The conclusion of Brideshead Revisited is the inverse of this, a glimmer of salvation rather than a glimpse of hell. Brideshead Revisited strikes me as being at least as much a Catholic novel as an Oxford one – but does anyone talk about Catholic novels any more? Perhaps it is a label that has fallen into disuse, if it was ever much used in the first place.

5.       Thou shalt consider redemption, though it is bound to be, at best, ambiguous.

In Brideshead Revisited, God is going to get you in the end whether you want Him to or not, however much you resist, and Charles, the narrator, does resist, as far as he possibly can, but in the end, it’s no use.

The conclusion, when Charles Ryder reflects on the lamp burning in the chapel – ‘it could not have been lit but for the builders and the tragedians’ – is despairing and sardonic and redemptive in quick succession, and ultimately, I think, cathartic; it certainly lingers in my memory just as much as Sebastian Flyte’s throwing up and teddy bear, and eventual strange fate. And I say that as someone who is not in the least devout, and who likes lighting candles in churches very much and does so rather superstitiously, but has not actually been to church, apart from on obligatory school visits, for a very long time.

Also, who could forget devout Cordelia fretting about her vocation, the deathbed scene of Lord Marchmain, Julia’s decision not to go with Charles, Sebastian with the monks? (NB – Cordelia is thrown out of her convent school for something she is writing, and the heroine of Frost in May suffers a similar fate for a story about a lurid bunch of sinners, though of course her intent in making them so lurid is only to make their eventual repentance the more powerful.)

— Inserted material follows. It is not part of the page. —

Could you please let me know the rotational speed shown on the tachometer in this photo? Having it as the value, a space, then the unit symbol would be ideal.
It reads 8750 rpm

Brideshead Revisited is a novel in which the religious faith of the characters shapes what they do, and what they choose to deny themselves. When Charles says to Sebastian that Catholics seem ‘just like other people’, Sebastian says, ‘My dear Charles, that’s exactly what they’re not – particularly in this country, where they’re so few.’

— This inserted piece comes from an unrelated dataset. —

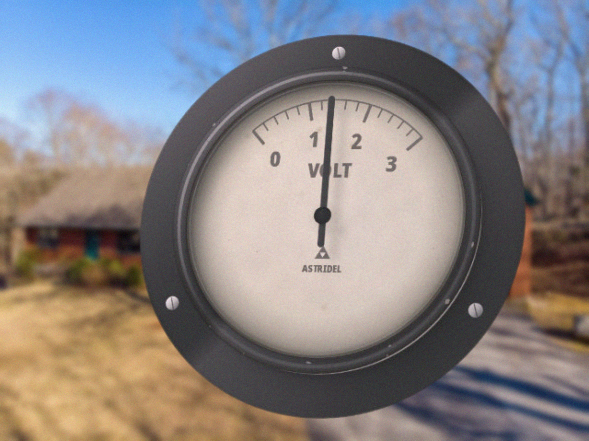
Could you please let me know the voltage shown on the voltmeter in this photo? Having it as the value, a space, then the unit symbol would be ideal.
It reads 1.4 V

The rosary in the hand and the man in the mirror

So, Catholicism is written through Brideshead Revisited like Brighton through a stick of rock… and yet it manifests itself as a source of mysterious comfort as well as playing a part in Charles Ryder’s heartbreak. The conclusion of Brideshead Revisited reminds me of Clara Batchelor at the end of Antonia White’s Beyond the Glass, turning away from the darkness because of the rosary in her hand; faith is something to live for, a reason to carry on when it seems all else has been lost. (That is a heartbreaking novel, too.)

It is a very different matter in The Lessons, where Catholicism is associated with Mark’s mother’s rejection and attempted repression of his sexuality, and with the expectation of suffering. James is not in the least drawn to Mark’s faith, and concludes that there is ‘only one subject on which life’s lessons are in any way informative’ – the ‘man in the mirror’.

So who is the man in the mirror? At the end of The Lessons, James is free to be who? What? He hardly knows, although he has decided what he is not willing to be. Like Paul at the end of D H Lawrence’s Sons and Lovers, it is in moving away from the past, alone, unmoored and insubstantial as a ghost, that he is finally able to save himself.